3. Change of Control. The provisions of Section 11 of the Plan shall not apply to the Performance Shares. Rather, in the event of a Change of Control (as such term is defined in the Partnership Agreements), (x) all Performance Shares that have met the Service Condition and the Performance Condition shall be retained by the Participant and (y) with respect to any unvested Performance Shares, the Service Condition shall be waived and the Performance Condition shall be satisfied to the extent that such Change of Control results in achievement of the applicable Total Shareholder Return Threshold set forth in the table above. If the Total Shareholder Return achieved in a Change of Control is determined to be between any of the Total Shareholder Return Thresholds set forth in the table above, the determination of the number of Performance Shares that become vested in such Change of Control shall be determined by applying linear interpolation.
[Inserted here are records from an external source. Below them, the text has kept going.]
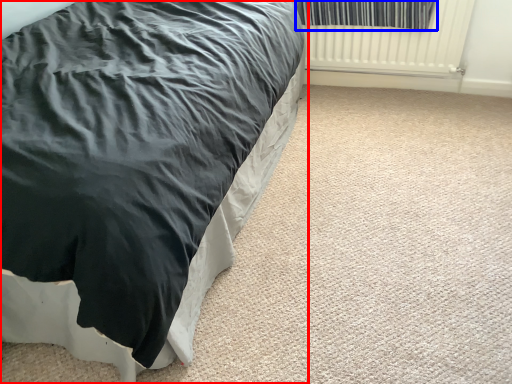
Question: Which of the following is the farthest to the observer, bed (highlighted by a red box) or curtain (highlighted by a blue box)?

Choices:
 (A) bed
 (B) curtain

Answer: (B)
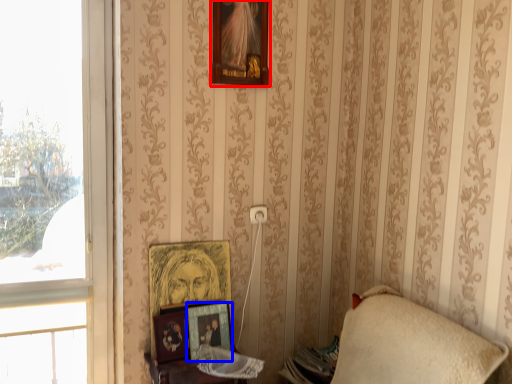
Question: Which point is further to the camera, picture frame (highlighted by a red box) or picture frame (highlighted by a blue box)?

Choices:
 (A) picture frame
 (B) picture frame

Answer: (B)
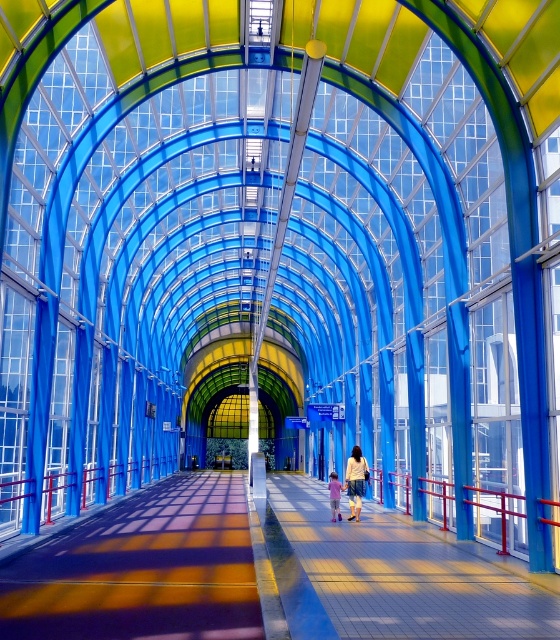
From the picture: Does smooth concrete floor at center appear over pastel pink fabric at center?

No, smooth concrete floor at center is not above pastel pink fabric at center.

Can you confirm if smooth concrete floor at center is positioned to the right of pastel pink fabric at center?

No, smooth concrete floor at center is not to the right of pastel pink fabric at center.

The width and height of the screenshot is (560, 640). Identify the location of smooth concrete floor at center. (142, 570).

Can you confirm if smooth concrete floor at center is smaller than denim shorts at center?

No, smooth concrete floor at center is not smaller than denim shorts at center.

Which of these two, smooth concrete floor at center or denim shorts at center, stands shorter?

denim shorts at center

Is point (128, 589) in front of point (360, 500)?

Yes, it is.

Locate an element on the screen. Image resolution: width=560 pixels, height=640 pixels. smooth concrete floor at center is located at coordinates (142, 570).

In the scene shown: Between smooth concrete walkway at center and pastel pink fabric at center, which one has more height?

smooth concrete walkway at center

Can you confirm if smooth concrete walkway at center is wider than pastel pink fabric at center?

Yes.

Find the location of a particular element. The width and height of the screenshot is (560, 640). smooth concrete walkway at center is located at coordinates (403, 573).

Locate an element on the screen. smooth concrete walkway at center is located at coordinates (403, 573).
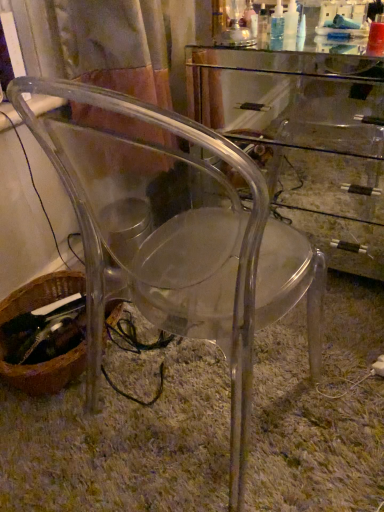
Question: Is transparent acrylic chair at center to the left or to the right of transparent acrylic computer desk at center in the image?

Choices:
 (A) right
 (B) left

Answer: (B)

Question: Considering the positions of transparent acrylic chair at center and transparent acrylic computer desk at center in the image, is transparent acrylic chair at center bigger or smaller than transparent acrylic computer desk at center?

Choices:
 (A) small
 (B) big

Answer: (A)

Question: Which object is positioned farthest from the transparent acrylic computer desk at center?

Choices:
 (A) brown woven basket at lower left
 (B) transparent acrylic chair at center

Answer: (A)

Question: Which object is positioned closest to the transparent acrylic computer desk at center?

Choices:
 (A) brown woven basket at lower left
 (B) transparent acrylic chair at center

Answer: (B)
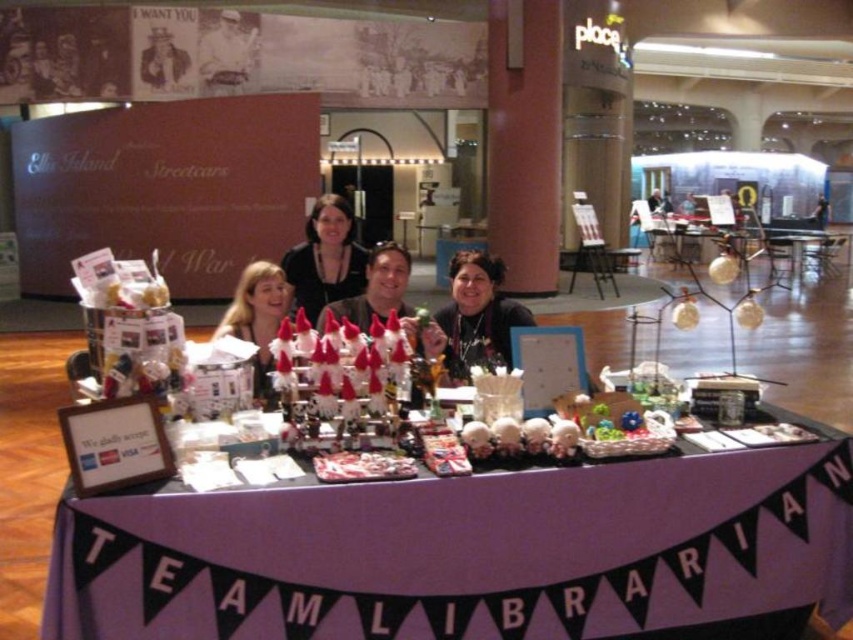
Does purple fabric at center appear on the left side of blonde hair at center?

Incorrect, purple fabric at center is not on the left side of blonde hair at center.

Which is above, purple fabric at center or blonde hair at center?

blonde hair at center is higher up.

Describe the element at coordinates (474, 554) in the screenshot. I see `purple fabric at center` at that location.

You are a GUI agent. You are given a task and a screenshot of the screen. Output one action in this format:
    pyautogui.click(x=<x>, y=<y>)
    Task: Click on the purple fabric at center
    
    Given the screenshot: What is the action you would take?
    pyautogui.click(x=474, y=554)

Is purple fabric at center to the right of matte black sweater at center from the viewer's perspective?

Correct, you'll find purple fabric at center to the right of matte black sweater at center.

Is point (495, 604) more distant than point (479, 280)?

No, (495, 604) is closer to viewer.

Find the location of `purple fabric at center`. purple fabric at center is located at coordinates (474, 554).

Who is positioned more to the left, purple fabric at center or matte black shirt at center?

From the viewer's perspective, matte black shirt at center appears more on the left side.

Does purple fabric at center have a greater height compared to matte black shirt at center?

Indeed, purple fabric at center has a greater height compared to matte black shirt at center.

Does point (157, 540) come closer to viewer compared to point (300, 301)?

Yes, point (157, 540) is closer to viewer.

Find the location of a particular element. The width and height of the screenshot is (853, 640). purple fabric at center is located at coordinates (474, 554).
With respect to any portion of the unvested Performance Shares (including any equity received in exchange of such Performance Shares) that do not satisfy the applicable Performance Condition in such Change of Control (referred to herein as the “Carryover Shares”), (i) 25% of such Carryover Shares shall be deemed to have satisfied the applicable Performance Condition immediately prior to such Change of Control and become fully vested and (ii) 75% of the Carryover Shares will remain outstanding and eligible to vest on the same terms and conditions as the Performance Shares.

Continued Compliance with Restrictive Covenants; Release. The Participant’s rights to any payments or other benefits under this Award Agreement, including the acceleration or continuation of any vesting of any Performance Shares under this Award Agreement, to be paid or provided after the Participant has ceased to be an Active Individual LP for any reason, are conditioned upon (i) the Participant’s execution and non-revocation of a general release agreement in the form attached as Exhibit A to the Partnership Agreements, subject only to revisions necessary to reflect changes in applicable law, and (ii) the Participant complying in all respects with the Partnership Agreements including, without limitation, the restrictions regarding Confidentiality, Intellectual Property, Non-Competition, Non-Solicitation, Non-Disparagement, Non-Interference, Short Selling, Hedging Transactions, and Compliance with Policies, set forth in Sections 2.12, 2.13, 2.18, and 2.19 of the Partnership Agreements. If the general release is not executed and effective no later than fifty-three (53) days following the Participant’s Withdrawal or Special Withdrawal pursuant to Section 8.3(g) of the Partnership Agreements, or if the Participant timely revokes his or her execution thereof, the Operating Partnerships shall have no further obligations under this Award Agreement to the Participant, and all Performance Shares then held by the Participant, if any, shall be forfeited.